Teaching with Data for the Public Good

Me, in previous life as University of British Columbia stats prof

STAT 545 (Exploratory?) Data Analysis grad course
STAT 540 Statistics for High Dimensional Biology
Master of Data Science

Inside-Out Statistics | Bodwin

Ack, grading! Don’t miss it at all.
“want to hire?”, unofficial grad rubric
Misguided litigation re: confidence interval verbiage
Predict what you’ll see: Either you were right (I win!) or learn something / correct a mistake (I win!)
Pre-commit to what would convince you –> harder to move the goal posts

A well-reasoned, informal analysis is much better than a formal statistical analysis that lacks intuition.

“They might prefer imperfect solutions to ill-defined problems than perfect solutions to well-defined non-problems.” Gower discussing Cormack (1971)

Who’s Underrepresented? | Tackett

Transform/Visualize vs Model, oh yaasss
In practice vs In class
80/20 20/80
Tension between using real data but also MAKING SURE, e.g. missing data comes up a lot. So hard to find the right data and keep it fresh. Bodwin and Tackett are working real data into courses with very different goals. The more specialized the mandate (“regression”), the harder it is to find real-world data, because extra constraints?
Difficulty around simply getting the data out of awkward places/formats and into students hands quickly.

Difficult Dialogues | Hardin

“Goldilocks level of data wrangling” Ha! So hard to get this “just right”.
“Each student can work with a different dataset” <– neat way to get this w/o impractical explosion of variety
“Ability (need!) to work with SQL” <– “Teaching-driven personal growth”
How to communicate: the kind of thing it’s tempting to shy away from because “it’s not statistics”, but learning to communicate is equipping students for the future. Similar to the attitudes re: teaching programming.

General remarks and discussion points

The more applied, real-world the course, the more it exposed gaps in what I was a pro at.
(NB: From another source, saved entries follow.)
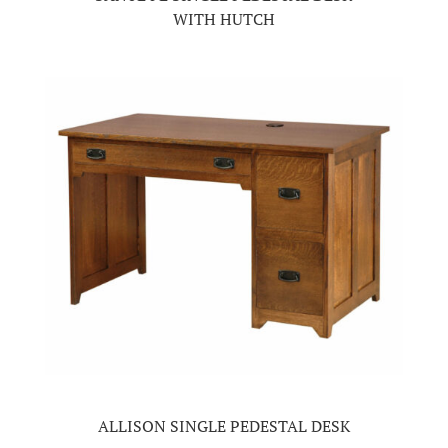
WITH HUTCH
ALLISON SINGLE PEDESTAL DESK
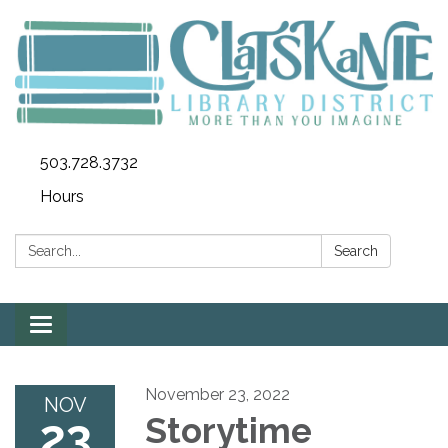
503.728.3732
Hours
Search:
Search
Toggle
navigation
November 23, 2022
NOV
23
Storytime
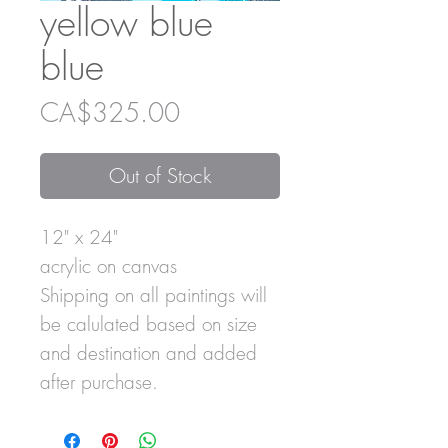
yellow blue
blue
Price
CA$325.00
Out of Stock
12" x 24"
acrylic on canvas
Shipping on all paintings will
be calulated based on size
and destination and added
after purchase.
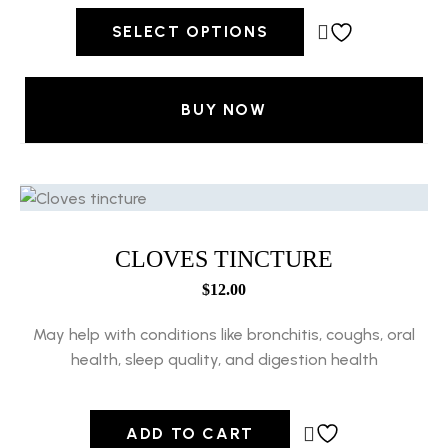
SELECT OPTIONS
BUY NOW
CLOVES TINCTURE
$
12.00
May help with conditions like bronchitis, coughs, oral
health, sleep quality, and digestion health
ADD TO CART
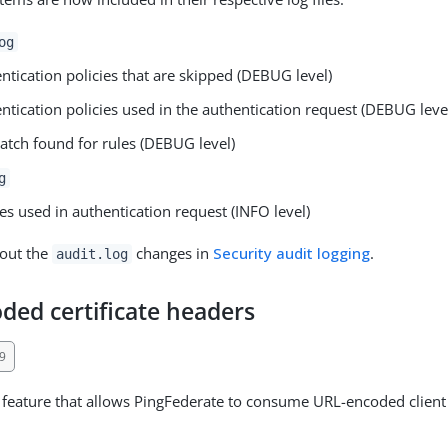
og
ntication policies that are skipped (DEBUG level)
ntication policies used in the authentication request (DEBUG leve
tch found for rules (DEBUG level)
g
ies used in authentication request (INFO level)
out the
changes in
Security audit logging
.
audit.log
ded certificate headers
9
feature that allows PingFederate to consume URL-encoded client c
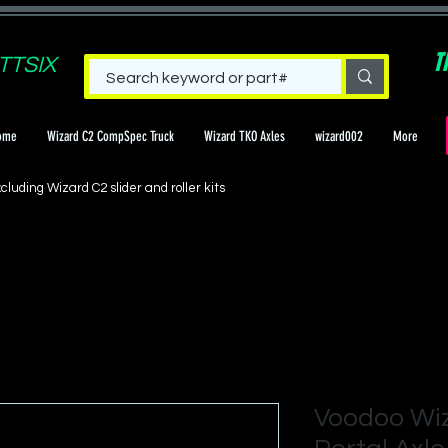
T
TTSIX
ome
Wizard C2 CompSpec Truck
Wizard TKO Axles
wizard002
More
cluding Wizard C2 slider and roller kits
Voodoo Wi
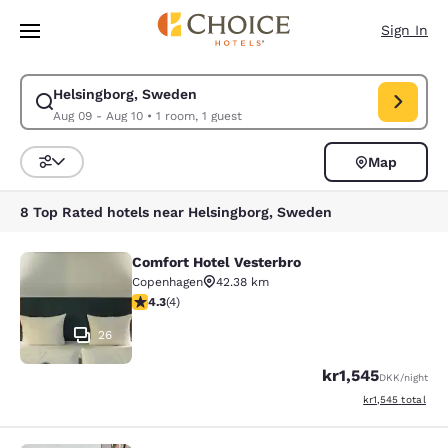
Loading complete
Skip To Main Content
Sign In
Helsingborg, Sweden
Modify search for Helsingborg, Sweden. Check in date Aug 09, Check ou
Aug 09 - Aug 10
•
1 room, 1 guest
Map
Sort and Filter
8 Top Rated hotels near Helsingborg, Sweden
Comfort Hotel Vesterbro
Comfort Hotel Vesterbro
Copenhagen
42.38 km
4.25 stars rating. Excellent. 4 reviews
4.3
(
4
)
26
kr1,545
DKK
/night
View estimated to
kr1,545
total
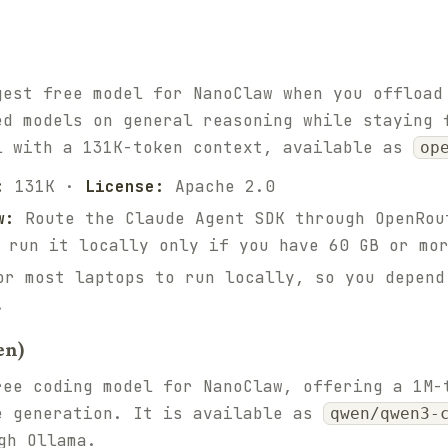
gest free model for NanoClaw when you offload
ed models on general reasoning while staying 
l with a 131K-token context, available as
op
:
131K ·
License:
Apache 2.0
w:
Route the Claude Agent SDK through OpenRou
 run it locally only if you have 60 GB or mo
r most laptops to run locally, so you depend
.
en)
ree coding model for NanoClaw, offering a 1M-
e generation. It is available as
qwen/qwen3-
gh Ollama.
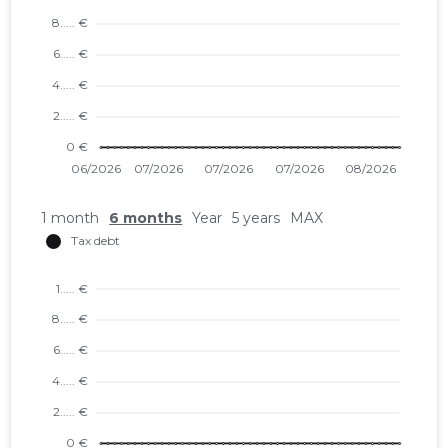
1 month
6 months
Year
5 years
MAX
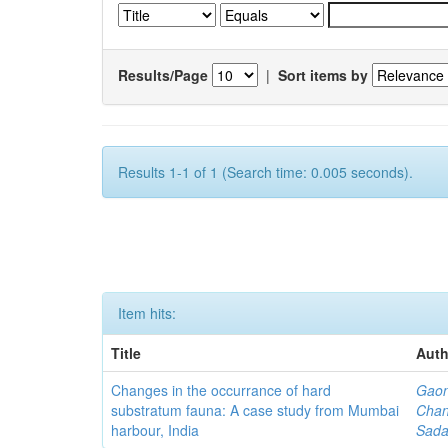
Results/Page
|
Sort items by
Results 1-1 of 1 (Search time: 0.005 seconds).
Item hits:
Title
Auth
Changes in the occurrance of hard
Gaon
substratum fauna: A case study from Mumbai
Chan
harbour, India
Sada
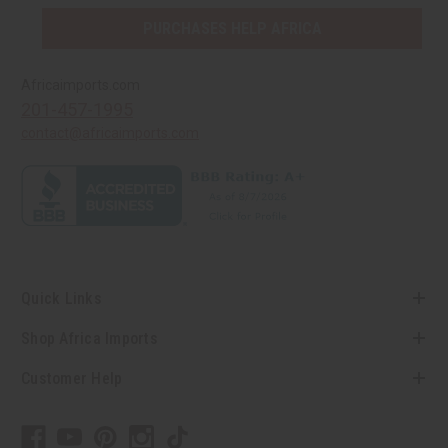
PURCHASES HELP AFRICA
Africaimports.com
201-457-1995
contact@africaimports.com
Quick Links
Shop Africa Imports
Customer Help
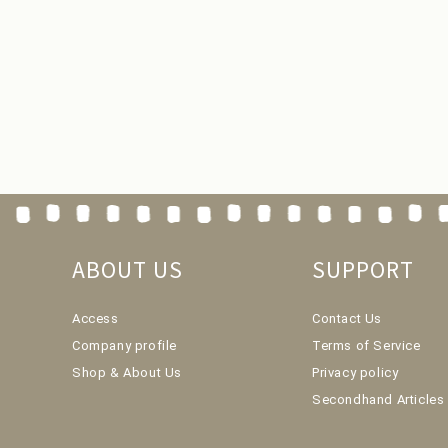
ABOUT US
SUPPORT
Access
Contact Us
Company profile
Terms of Service
Shop & About Us
Privacy policy
Secondhand Articles 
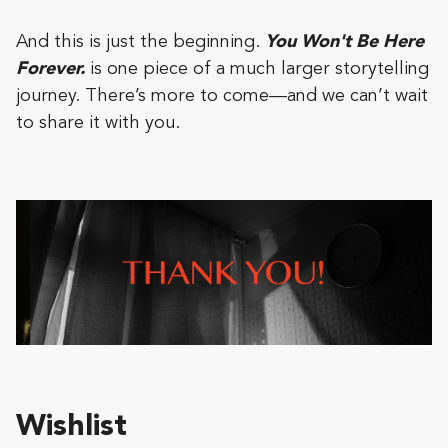
And this is just the beginning.
You Won't Be Here
Forever.
is one piece of a much larger storytelling
journey. There’s more to come—and we can’t wait
to share it with you.
Wishlist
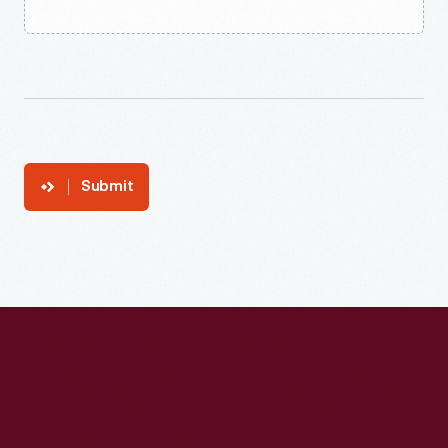
Submit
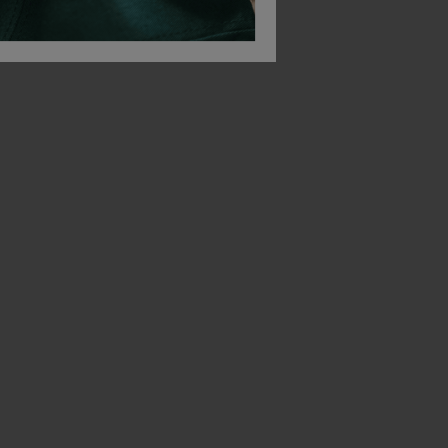
Beechfield Ultimate 5 Panel Cap
Beechfield Ultimate 6-Panel Cap
£
5.28
£
5.93
From
ex
. VAT
From
ex
. VAT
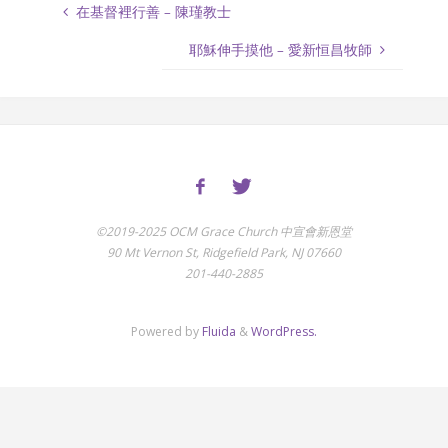
在基督裡行善 – 陳瑾教士
耶穌伸手摸他 – 愛新恒昌牧師
©2019-2025 OCM Grace Church 中宣會新恩堂
90 Mt Vernon St, Ridgefield Park, NJ 07660
201-440-2885
Powered by
Fluida
&
WordPress.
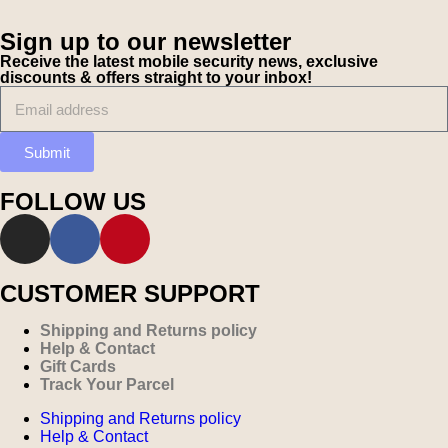
Sign up to our newsletter
Receive the latest mobile security news, exclusive
discounts & offers straight to your inbox!
Submit
FOLLOW US
CUSTOMER SUPPORT
Shipping and Returns policy
Help & Contact
Gift Cards
Track Your Parcel
Shipping and Returns policy
Help & Contact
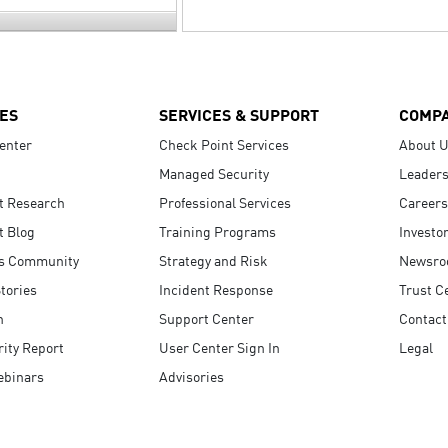
ES
SERVICES & SUPPORT
COMP
enter
Check Point Services
About 
Managed Security
Leaders
t Research
Professional Services
Careers
t Blog
Training Programs
Investo
s Community
Strategy and Risk
Newsr
tories
Incident Response
Trust C
n
Support Center
Contact
ity Report
User Center Sign In
Legal
ebinars
Advisories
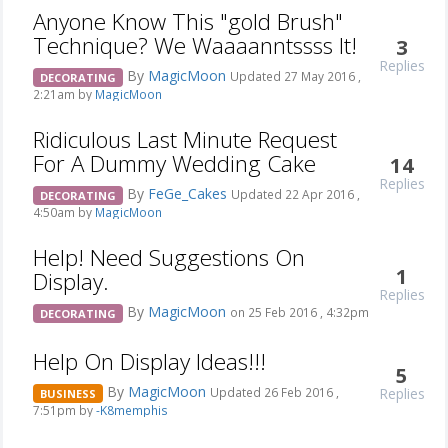
Anyone Know This "gold Brush"
Technique? We Waaaanntssss It!
3
Replies
By
MagicMoon
Updated 27 May 2016 ,
DECORATING
2:21am by
MagicMoon
Ridiculous Last Minute Request
For A Dummy Wedding Cake
14
Replies
By
FeGe_Cakes
Updated 22 Apr 2016 ,
DECORATING
4:50am by
MagicMoon
Help! Need Suggestions On
1
Display.
Replies
By
MagicMoon
on 25 Feb 2016 , 4:32pm
DECORATING
Help On Display Ideas!!!
5
By
MagicMoon
Replies
Updated 26 Feb 2016 ,
BUSINESS
7:51pm by
-K8memphis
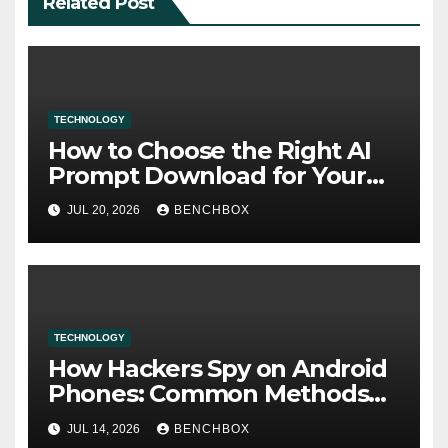
Related Post
TECHNOLOGY
How to Choose the Right AI
Prompt Download for Your
Needs
JUL 20, 2026
BENCHBOX
TECHNOLOGY
How Hackers Spy on Android
Phones: Common Methods
and Warning Signs
JUL 14, 2026
BENCHBOX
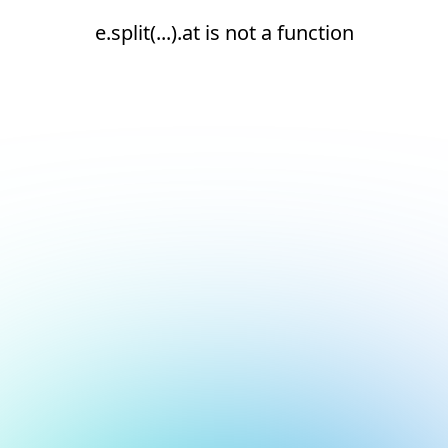
e.split(...).at is not a function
Not being the expert all the time. Is this more or less risky or rewarding if you already don’t meet the prof stereotype?

Risks vs. rewards of working with, e.g., data on COVID, slave trade, policing. One person’s topical is another persons lived experience. How do you do this with great empathy and humility? Also important to compare to realistic baseline: people weren’t 100% happy with the existing “tired” datasets, so you can’t expect to make everyone perfectly happy with new “read world” datasets either.